The Black Jack public-house in Portsmouth Street was Joe Miller’s favourite haunt. Some paintings on its walls still testify to the occasional presence of artists of the last century. This inn used to be called “The Jump,” from that adroit young scoundrel Jack Sheppard having once jumped from one of its first-floor windows to escape the armed emissaries of that still greater thief, the thief-taker, Mr. Jonathan Wild.
When paviours dig deep under the Strand they find the fossil remains of antediluvian monsters.
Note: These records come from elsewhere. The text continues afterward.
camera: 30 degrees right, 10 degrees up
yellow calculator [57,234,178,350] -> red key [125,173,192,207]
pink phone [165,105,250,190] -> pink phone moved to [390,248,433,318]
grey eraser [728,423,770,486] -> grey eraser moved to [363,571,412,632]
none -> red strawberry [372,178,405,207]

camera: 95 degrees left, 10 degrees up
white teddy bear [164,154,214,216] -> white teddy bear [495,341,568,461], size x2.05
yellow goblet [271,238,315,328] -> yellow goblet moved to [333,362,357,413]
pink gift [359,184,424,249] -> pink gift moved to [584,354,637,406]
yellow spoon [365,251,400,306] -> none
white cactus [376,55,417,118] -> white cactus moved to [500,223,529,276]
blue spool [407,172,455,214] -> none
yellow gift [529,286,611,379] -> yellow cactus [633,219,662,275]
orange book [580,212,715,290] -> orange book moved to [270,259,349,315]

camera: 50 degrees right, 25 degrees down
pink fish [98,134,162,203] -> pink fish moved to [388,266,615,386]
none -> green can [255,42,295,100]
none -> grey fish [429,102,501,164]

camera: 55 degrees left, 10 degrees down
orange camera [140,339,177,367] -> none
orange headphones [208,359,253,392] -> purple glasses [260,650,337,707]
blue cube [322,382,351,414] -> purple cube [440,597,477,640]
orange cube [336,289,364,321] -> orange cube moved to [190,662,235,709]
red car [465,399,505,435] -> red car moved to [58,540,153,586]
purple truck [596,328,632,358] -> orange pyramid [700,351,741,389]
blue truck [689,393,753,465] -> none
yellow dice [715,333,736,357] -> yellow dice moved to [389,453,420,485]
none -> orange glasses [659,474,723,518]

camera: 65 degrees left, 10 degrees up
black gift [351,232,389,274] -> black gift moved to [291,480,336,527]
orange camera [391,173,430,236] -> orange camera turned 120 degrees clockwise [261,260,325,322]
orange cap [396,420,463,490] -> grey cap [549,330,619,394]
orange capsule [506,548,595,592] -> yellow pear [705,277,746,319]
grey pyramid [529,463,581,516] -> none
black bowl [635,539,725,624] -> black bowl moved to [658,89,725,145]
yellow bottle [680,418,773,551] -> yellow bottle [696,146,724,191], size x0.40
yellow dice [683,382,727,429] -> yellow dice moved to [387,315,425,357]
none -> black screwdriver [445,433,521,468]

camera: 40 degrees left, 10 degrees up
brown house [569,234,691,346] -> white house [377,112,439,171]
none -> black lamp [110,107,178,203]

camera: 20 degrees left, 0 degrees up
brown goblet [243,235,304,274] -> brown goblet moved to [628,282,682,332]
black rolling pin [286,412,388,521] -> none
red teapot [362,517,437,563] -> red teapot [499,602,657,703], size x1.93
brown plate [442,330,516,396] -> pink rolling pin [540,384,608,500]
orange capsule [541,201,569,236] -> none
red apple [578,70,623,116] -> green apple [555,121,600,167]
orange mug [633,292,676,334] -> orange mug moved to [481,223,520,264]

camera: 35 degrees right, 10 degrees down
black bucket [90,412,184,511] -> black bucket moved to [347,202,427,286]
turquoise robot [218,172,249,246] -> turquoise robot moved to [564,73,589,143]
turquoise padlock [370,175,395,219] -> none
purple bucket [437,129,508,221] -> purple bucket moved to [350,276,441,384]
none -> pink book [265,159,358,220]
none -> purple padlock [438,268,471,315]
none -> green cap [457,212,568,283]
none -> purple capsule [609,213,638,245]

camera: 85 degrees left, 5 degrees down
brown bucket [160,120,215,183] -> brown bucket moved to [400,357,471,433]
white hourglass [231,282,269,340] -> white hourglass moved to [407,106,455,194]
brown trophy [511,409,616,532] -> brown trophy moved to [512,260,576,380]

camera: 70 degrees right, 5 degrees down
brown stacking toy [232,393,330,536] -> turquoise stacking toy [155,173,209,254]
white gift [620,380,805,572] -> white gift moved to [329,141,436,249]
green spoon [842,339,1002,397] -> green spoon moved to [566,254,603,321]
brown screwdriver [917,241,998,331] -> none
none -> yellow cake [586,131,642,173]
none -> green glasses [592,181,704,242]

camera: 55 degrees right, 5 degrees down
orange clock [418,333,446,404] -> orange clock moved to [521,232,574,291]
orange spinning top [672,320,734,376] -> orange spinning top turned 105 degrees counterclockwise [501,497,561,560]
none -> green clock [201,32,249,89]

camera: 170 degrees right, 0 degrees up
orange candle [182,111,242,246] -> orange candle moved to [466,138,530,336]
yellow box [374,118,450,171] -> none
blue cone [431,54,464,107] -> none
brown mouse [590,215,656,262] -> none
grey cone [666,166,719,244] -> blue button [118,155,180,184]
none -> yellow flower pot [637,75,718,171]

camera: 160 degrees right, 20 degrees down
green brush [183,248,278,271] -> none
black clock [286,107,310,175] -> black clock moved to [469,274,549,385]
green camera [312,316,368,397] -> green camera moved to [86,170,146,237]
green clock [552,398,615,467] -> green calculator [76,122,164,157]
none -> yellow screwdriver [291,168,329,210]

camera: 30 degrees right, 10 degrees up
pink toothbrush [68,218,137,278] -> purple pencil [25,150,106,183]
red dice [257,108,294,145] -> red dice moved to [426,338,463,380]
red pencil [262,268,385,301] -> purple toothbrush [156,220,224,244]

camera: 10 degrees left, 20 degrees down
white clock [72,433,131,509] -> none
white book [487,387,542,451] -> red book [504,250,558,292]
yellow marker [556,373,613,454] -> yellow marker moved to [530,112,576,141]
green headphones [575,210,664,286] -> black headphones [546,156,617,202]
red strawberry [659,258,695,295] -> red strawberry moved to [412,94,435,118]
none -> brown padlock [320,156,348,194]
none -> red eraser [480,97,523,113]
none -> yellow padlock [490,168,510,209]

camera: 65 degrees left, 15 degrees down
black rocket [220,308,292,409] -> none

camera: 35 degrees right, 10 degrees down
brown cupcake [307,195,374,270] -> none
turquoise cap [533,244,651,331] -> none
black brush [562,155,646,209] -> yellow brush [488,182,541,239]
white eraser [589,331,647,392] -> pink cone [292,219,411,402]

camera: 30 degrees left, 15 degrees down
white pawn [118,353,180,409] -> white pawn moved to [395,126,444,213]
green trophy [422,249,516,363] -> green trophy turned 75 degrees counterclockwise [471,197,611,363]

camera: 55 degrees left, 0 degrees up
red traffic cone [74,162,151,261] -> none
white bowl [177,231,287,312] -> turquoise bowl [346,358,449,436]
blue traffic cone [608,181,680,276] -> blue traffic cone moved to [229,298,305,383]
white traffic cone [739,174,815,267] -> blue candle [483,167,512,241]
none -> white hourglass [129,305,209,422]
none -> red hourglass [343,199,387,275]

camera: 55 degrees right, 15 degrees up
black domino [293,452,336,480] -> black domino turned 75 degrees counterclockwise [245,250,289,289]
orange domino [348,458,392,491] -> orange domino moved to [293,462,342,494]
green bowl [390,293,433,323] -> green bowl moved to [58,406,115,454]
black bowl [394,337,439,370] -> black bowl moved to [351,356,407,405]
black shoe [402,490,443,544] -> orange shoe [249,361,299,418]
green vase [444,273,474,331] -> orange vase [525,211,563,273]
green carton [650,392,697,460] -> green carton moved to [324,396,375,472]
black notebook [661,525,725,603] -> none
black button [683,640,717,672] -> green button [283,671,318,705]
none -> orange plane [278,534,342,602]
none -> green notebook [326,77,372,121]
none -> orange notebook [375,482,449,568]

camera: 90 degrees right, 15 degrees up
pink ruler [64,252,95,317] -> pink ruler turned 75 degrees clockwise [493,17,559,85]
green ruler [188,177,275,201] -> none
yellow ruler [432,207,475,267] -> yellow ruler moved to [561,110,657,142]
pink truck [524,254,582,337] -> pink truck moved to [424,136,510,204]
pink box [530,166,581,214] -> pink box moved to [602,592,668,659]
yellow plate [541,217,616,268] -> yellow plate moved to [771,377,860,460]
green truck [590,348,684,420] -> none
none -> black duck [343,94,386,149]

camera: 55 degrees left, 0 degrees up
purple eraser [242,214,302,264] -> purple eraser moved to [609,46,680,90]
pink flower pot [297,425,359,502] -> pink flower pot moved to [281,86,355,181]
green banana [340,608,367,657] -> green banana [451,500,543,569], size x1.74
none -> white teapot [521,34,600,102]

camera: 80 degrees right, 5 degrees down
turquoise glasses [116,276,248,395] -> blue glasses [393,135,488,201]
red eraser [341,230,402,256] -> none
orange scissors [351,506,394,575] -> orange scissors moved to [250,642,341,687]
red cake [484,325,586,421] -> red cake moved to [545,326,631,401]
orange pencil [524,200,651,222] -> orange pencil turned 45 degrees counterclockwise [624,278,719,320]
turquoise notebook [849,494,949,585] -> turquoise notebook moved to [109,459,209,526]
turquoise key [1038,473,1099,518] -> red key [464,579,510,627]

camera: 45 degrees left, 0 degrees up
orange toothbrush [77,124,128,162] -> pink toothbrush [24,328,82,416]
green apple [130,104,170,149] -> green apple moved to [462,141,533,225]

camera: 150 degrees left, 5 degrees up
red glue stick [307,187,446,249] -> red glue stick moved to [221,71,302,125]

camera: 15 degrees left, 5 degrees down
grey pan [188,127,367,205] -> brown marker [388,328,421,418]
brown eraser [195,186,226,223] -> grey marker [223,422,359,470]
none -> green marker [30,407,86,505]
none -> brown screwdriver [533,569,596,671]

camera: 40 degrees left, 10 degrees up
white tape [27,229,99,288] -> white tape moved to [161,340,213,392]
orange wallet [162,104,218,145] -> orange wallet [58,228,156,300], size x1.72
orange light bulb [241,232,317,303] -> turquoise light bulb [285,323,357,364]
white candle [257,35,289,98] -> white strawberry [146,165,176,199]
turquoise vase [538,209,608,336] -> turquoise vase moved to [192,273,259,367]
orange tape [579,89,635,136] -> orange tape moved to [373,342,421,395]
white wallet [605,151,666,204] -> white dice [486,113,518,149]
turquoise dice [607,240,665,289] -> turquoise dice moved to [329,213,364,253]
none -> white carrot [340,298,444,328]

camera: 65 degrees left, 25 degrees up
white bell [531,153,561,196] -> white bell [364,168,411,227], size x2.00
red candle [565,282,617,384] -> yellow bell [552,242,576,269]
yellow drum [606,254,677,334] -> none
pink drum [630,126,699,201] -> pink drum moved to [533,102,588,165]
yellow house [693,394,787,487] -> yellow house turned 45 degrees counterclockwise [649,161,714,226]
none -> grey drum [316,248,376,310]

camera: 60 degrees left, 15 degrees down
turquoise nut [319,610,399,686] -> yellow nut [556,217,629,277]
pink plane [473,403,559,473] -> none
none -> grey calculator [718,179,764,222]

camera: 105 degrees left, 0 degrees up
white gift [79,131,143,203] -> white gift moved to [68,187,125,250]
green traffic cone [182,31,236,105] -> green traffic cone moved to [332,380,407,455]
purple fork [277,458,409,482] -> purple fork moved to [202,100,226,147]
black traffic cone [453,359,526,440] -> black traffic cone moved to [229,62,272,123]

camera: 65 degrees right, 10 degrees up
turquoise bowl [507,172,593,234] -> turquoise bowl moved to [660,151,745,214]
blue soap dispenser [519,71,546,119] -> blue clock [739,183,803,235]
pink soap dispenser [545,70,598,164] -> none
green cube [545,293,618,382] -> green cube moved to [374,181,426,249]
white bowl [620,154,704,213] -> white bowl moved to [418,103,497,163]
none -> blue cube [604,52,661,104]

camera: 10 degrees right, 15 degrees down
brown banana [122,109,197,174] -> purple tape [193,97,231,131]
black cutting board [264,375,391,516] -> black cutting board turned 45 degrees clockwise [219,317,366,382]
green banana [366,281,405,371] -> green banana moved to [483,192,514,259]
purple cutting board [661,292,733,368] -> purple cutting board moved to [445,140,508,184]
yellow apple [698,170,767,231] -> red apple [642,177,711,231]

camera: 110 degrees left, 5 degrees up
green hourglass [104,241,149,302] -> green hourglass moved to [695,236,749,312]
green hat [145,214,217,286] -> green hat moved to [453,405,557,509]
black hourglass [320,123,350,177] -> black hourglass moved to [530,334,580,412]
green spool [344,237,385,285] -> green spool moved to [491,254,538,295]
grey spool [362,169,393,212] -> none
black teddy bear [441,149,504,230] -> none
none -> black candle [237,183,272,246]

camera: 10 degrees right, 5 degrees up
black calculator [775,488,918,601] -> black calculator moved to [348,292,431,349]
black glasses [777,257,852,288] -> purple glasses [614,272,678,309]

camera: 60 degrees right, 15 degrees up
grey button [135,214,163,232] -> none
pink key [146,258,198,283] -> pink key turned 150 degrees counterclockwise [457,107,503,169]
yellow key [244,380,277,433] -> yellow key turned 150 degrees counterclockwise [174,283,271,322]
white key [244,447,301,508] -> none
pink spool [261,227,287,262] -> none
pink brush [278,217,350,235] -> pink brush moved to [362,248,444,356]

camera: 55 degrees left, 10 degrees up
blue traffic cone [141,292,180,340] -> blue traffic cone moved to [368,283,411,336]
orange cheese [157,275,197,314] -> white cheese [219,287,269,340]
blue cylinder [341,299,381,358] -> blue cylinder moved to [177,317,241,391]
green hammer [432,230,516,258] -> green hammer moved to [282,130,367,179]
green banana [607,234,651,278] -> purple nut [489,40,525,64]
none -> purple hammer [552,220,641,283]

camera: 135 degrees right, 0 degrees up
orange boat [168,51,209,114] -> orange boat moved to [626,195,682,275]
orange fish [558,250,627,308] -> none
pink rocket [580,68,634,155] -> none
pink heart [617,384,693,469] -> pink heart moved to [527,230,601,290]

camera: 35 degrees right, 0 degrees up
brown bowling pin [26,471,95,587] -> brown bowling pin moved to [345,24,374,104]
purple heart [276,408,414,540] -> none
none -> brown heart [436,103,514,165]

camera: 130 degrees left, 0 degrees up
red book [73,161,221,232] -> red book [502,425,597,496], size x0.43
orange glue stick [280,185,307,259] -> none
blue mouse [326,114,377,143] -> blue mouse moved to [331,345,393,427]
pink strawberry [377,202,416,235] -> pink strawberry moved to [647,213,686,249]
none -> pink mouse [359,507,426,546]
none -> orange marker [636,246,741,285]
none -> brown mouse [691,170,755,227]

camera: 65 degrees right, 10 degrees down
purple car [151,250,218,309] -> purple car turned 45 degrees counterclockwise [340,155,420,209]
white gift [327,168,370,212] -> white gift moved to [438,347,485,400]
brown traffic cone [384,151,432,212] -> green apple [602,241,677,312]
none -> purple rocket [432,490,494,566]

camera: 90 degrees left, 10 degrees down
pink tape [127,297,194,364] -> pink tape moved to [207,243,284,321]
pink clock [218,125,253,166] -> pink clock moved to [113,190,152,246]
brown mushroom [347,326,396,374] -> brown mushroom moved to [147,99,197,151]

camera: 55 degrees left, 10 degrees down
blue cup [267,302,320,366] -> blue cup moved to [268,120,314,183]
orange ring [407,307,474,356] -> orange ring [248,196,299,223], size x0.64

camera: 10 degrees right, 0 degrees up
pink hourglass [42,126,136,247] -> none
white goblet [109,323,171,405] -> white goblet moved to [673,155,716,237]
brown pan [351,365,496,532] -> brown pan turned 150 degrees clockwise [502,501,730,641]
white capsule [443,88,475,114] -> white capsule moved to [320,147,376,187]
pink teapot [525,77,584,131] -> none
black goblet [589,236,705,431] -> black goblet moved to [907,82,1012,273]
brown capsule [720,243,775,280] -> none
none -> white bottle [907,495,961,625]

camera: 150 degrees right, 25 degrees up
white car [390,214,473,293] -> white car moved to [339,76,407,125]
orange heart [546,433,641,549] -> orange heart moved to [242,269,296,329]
A church in the street bears a name that carries us back to the times of the Saxons and the Danes. In one lane there is a Roman bath, in another there are the nodding gable-ends of houses at which Beaumont and Fletcher may have looked, and which Shakspere and Ben Jonson must have visited. So the Present is built out of the Past. The Strand teems with associations of every period of history. The story of St. Giles’s parish alone should embrace the whole records of London vagrancy. The chronicle of Lincoln’s Inn Fields embraces reminiscences of half our great lawyers. In the chapter on St. Martin’s Lane I have been glad to note down some interesting incidents in the careers of many of our greatest painters. Long Acre leads us to Dryden, Cromwell, Wilson, and Stothard. At Charing Cross we have stopped to see how brave men can die for a good cause.